• TASK GOAL
Pictures must be kept out of the copy. Every entry is to be duplicated exactly.

##### AVAILABLE DATA

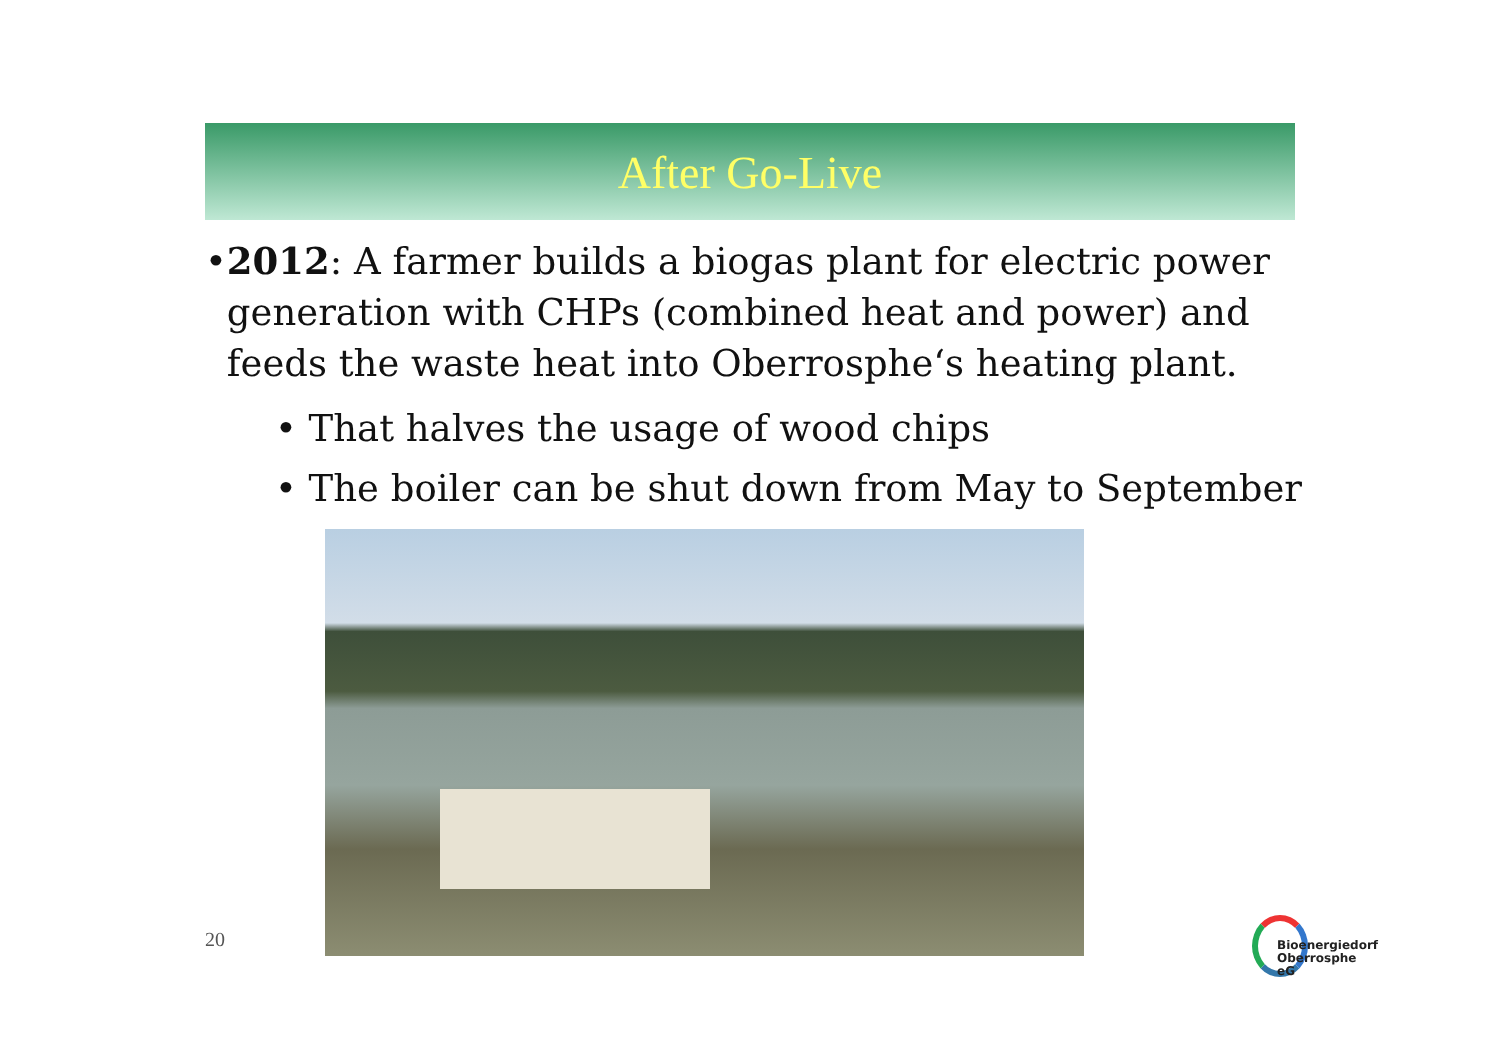After Go-Live
• 2012: A farmer builds a biogas plant for electric power generation with CHPs (combined heat and power) and feeds the waste heat into Oberrosphe‘s heating plant.
• That halves the usage of wood chips
• The boiler can be shut down from May to September
20
Bioenergiedorf
Oberrosphe eG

##########

• WORKED SOLUTION
After Go-Live
• 2012: A farmer builds a biogas plant for electric power generation with CHPs (combined heat and power) and feeds the waste heat into Oberrosphe‘s heating plant.
• That halves the usage of wood chips
• The boiler can be shut down from May to September
20
Bioenergiedorf
Oberrosphe eG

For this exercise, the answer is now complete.